A Jimmy Gallagher lo encontró Esmeralda, la salvadoreña que iba a su casa dos veces por semana a limpiar. Cuando llegó la policía, la encontraron llorando pero por lo demás serena. Al parecer había visto a muchos muertos en su país y tenía una capacidad limitada para la conmoción. Aun así, no podía dejar de llorar por Jimmy, que siempre había sido bueno y amable con ella, siempre tan aficionado a la broma, y le pagaba más de lo necesario, con un aguinaldo en Navidad.
Fue Louis quien me lo comunicó. Vino al apartamento poco después de las nueve. La noticia había llegado ya a los informativos de la radio y la televisión, pese a que el nombre de la víctima estaba aún por confirmar; pero Louis no había tardado en averiguar que se trataba de Jimmy Gallagher. Permanecí callado durante un rato. Me sentía incapaz de hablar. Era el afecto hacia mi padre y mi madre, y una preocupación innecesaria por mí, lo que lo había inducido a guardar sus secretos. De todos los amigos de mi padre, Jimmy fue el más leal.
Me puse en contacto con Santos, el inspector que me había llevado a Hobart Street la noche que descubrieron el cadáver de Mickey Wallace.
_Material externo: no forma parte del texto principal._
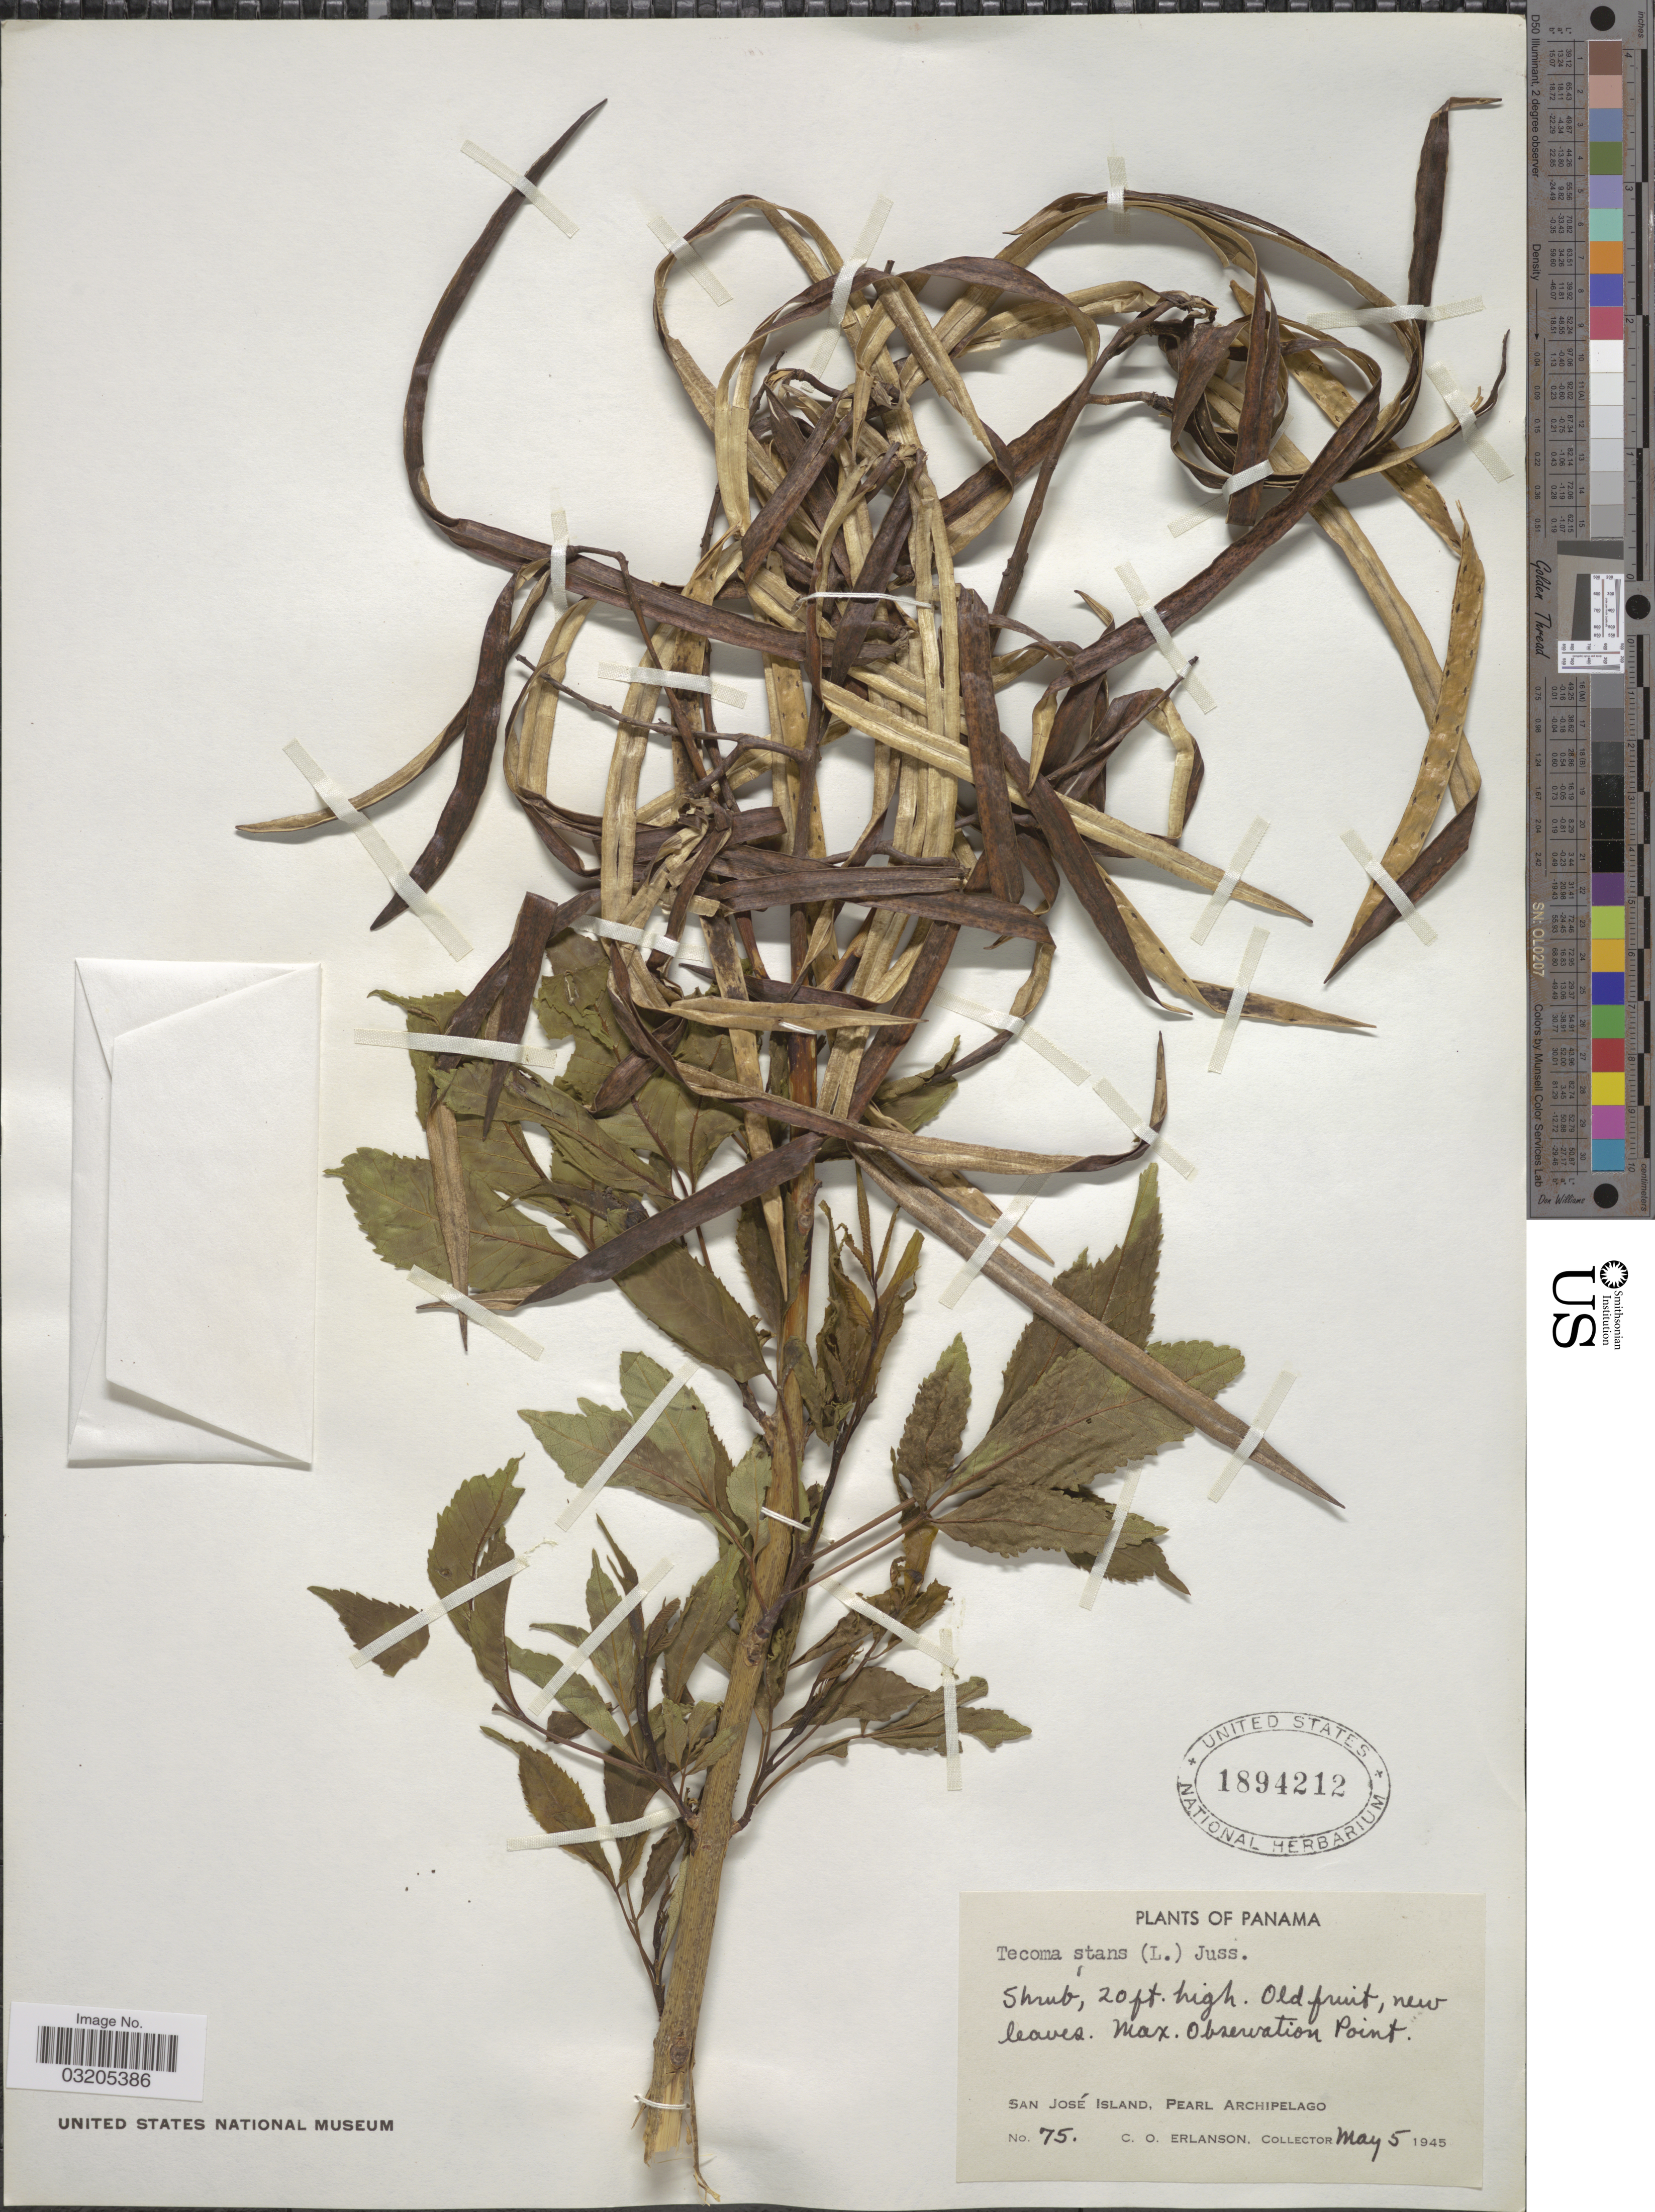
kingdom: Plantae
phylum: Tracheophyta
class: Magnoliopsida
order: Lamiales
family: Bignoniaceae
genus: Tecoma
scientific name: Tecoma stans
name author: (L.) Juss. ex Kunth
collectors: C. O. Erlanson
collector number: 75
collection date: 1945-05-05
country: Panama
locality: San José Island, Pearl Archipelago.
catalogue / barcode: US 1894212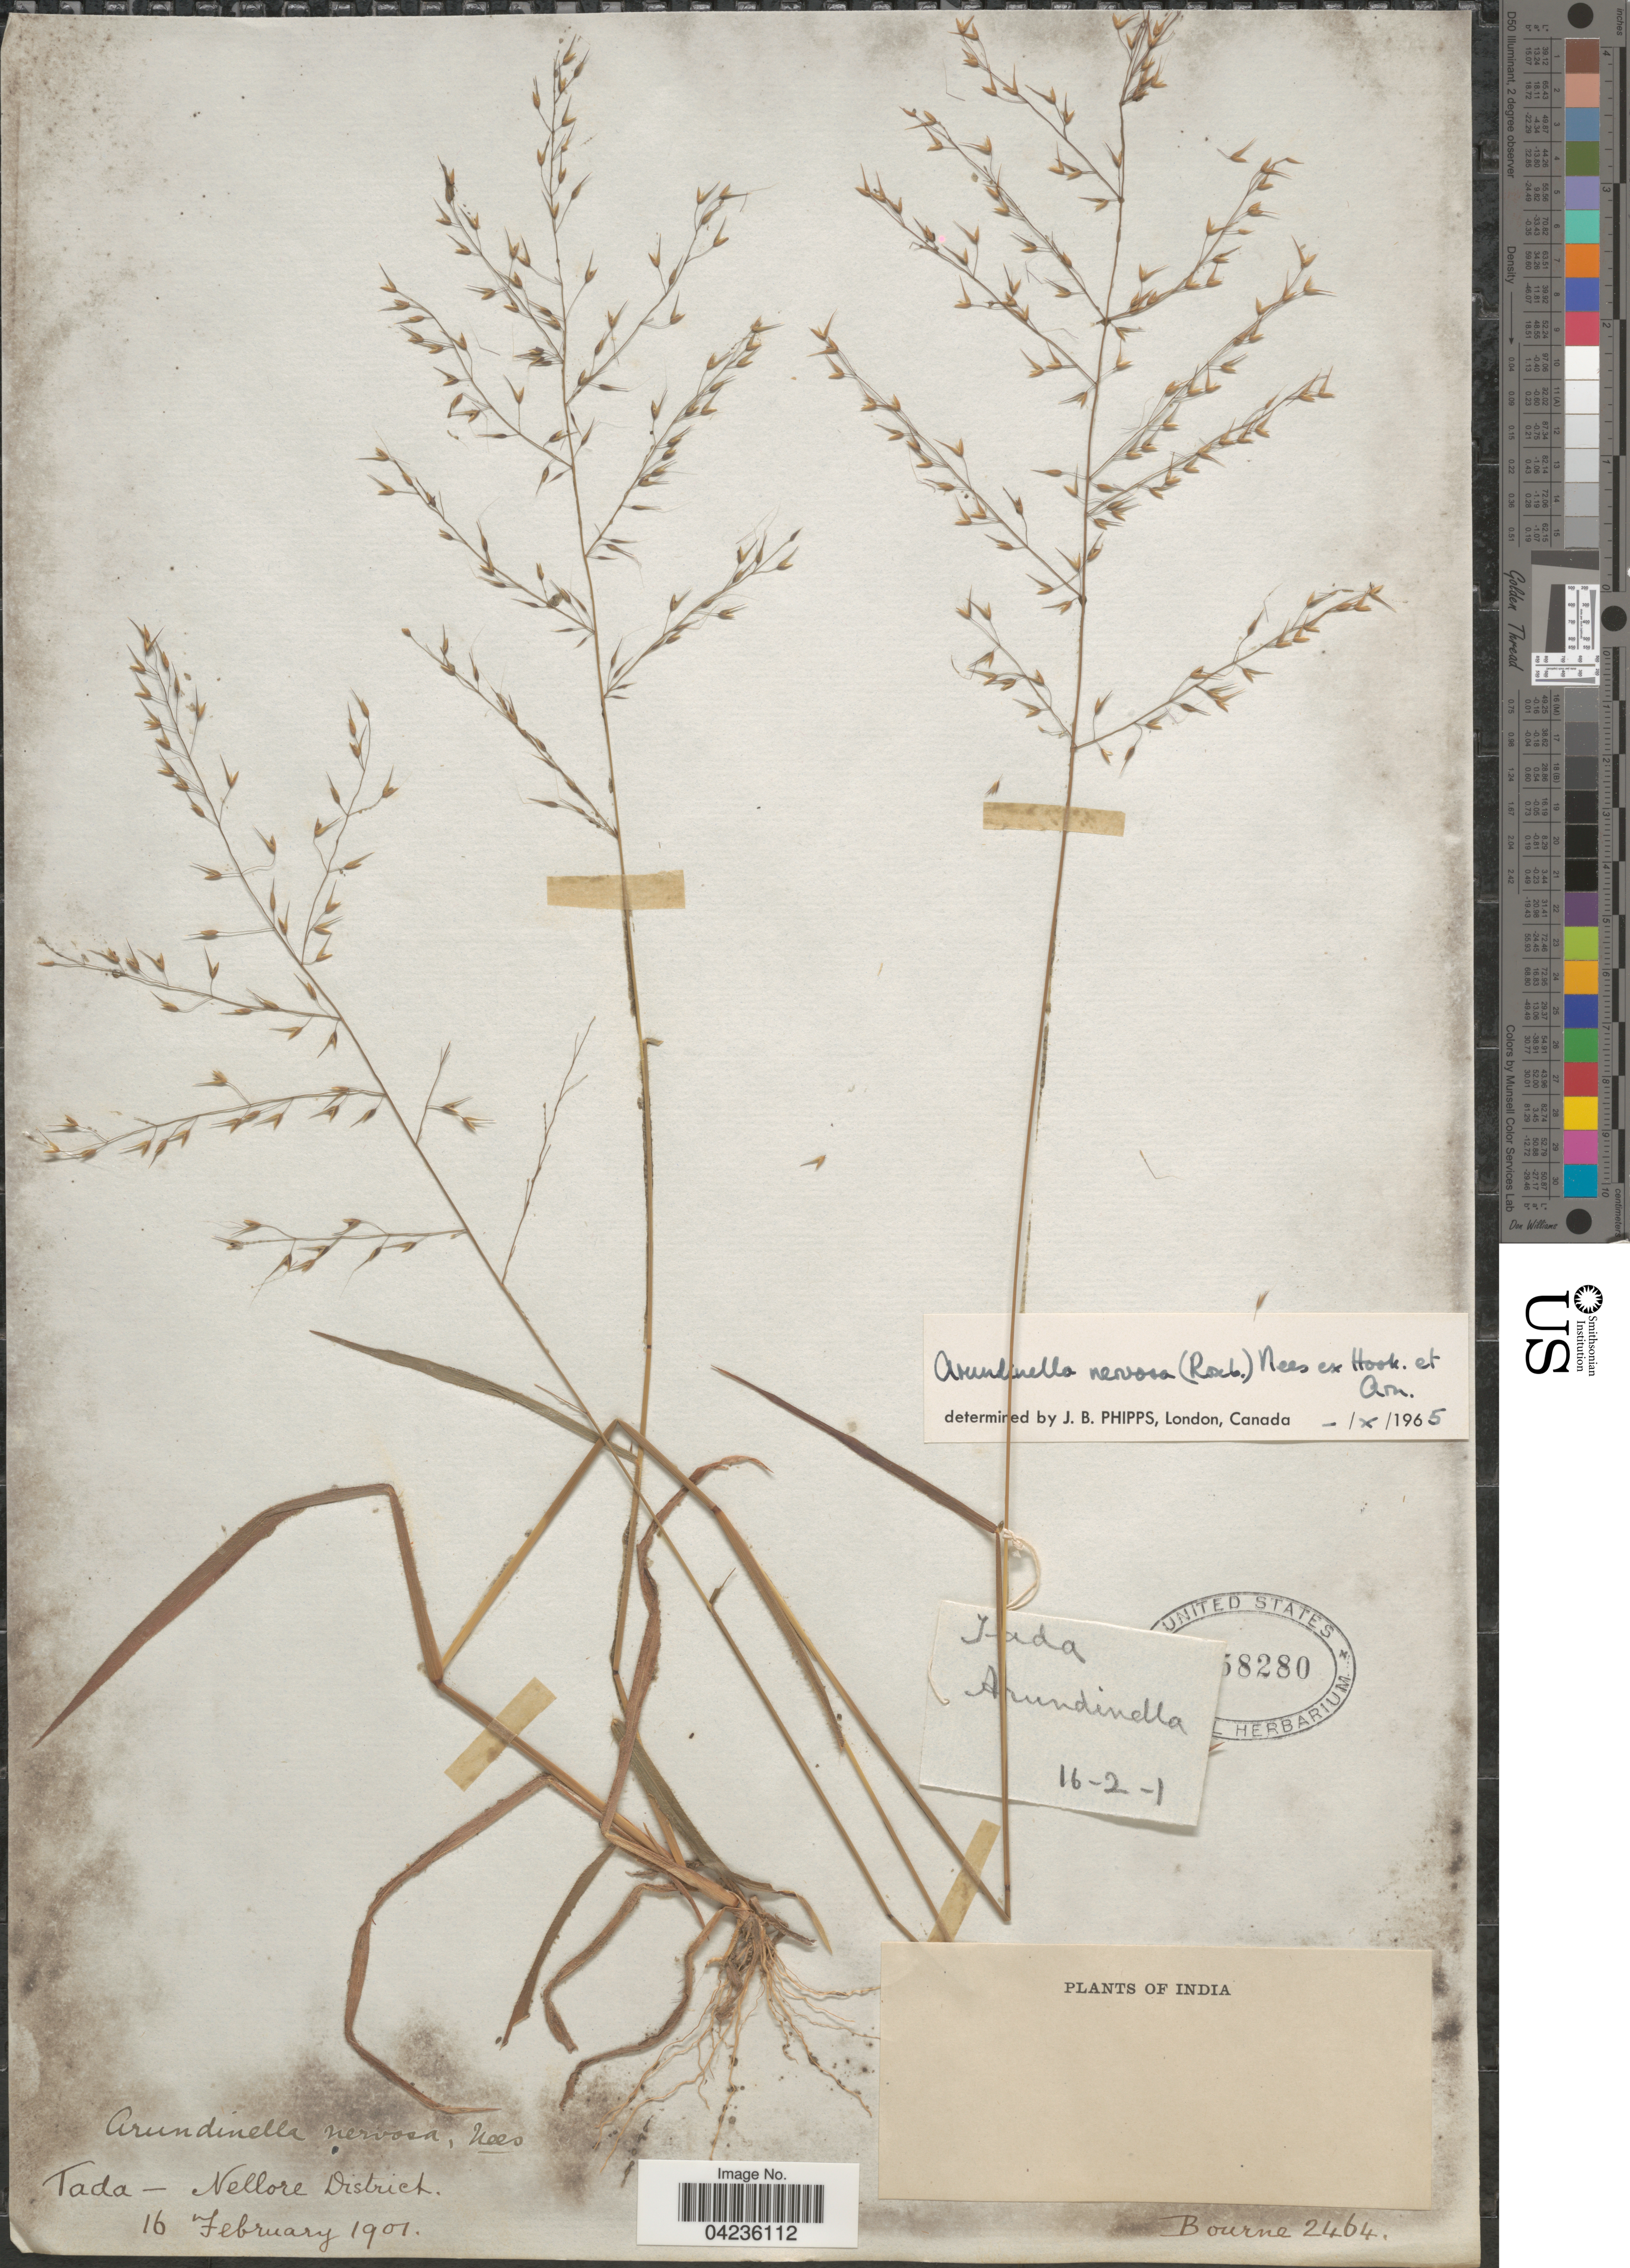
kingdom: Plantae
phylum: Tracheophyta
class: Liliopsida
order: Poales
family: Poaceae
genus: Arundinella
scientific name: Arundinella nervosa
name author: (Roxb.) Nees ex Hook. & Arn.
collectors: -- Bourne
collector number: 2464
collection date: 1901-02-16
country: India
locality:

– Ha sido una mala muerte -contestó-. Alguien se lo ha tomado con calma a la hora de matarlo. He intentado llamarle, pero tenía el móvil apagado.
Me dijo que habían llevado el cadáver de Jimmy al depósito del forense jefe en el hospital Kings County de Clarkson Avenue, en Brooklyn, y le propuse quedar allí.
Santos fumaba un cigarrillo en la acera cuando el taxi se detuvo ante el depósito.
– No es usted un hombre fácil de localizar -comentó-. ¿Es que ha perdido el móvil?
– Algo así.
– Cuando acabemos aquí, tenemos que hablar.
Tiró la colilla, y lo seguí al interior del edificio. Él y otro inspector llamado Travis permanecieron a ambos lados del cadáver mientras el ayudante del forense retiraba la sábana. Yo estaba al lado de Santos. Él observaba al ayudante. Travis me observaba a mí.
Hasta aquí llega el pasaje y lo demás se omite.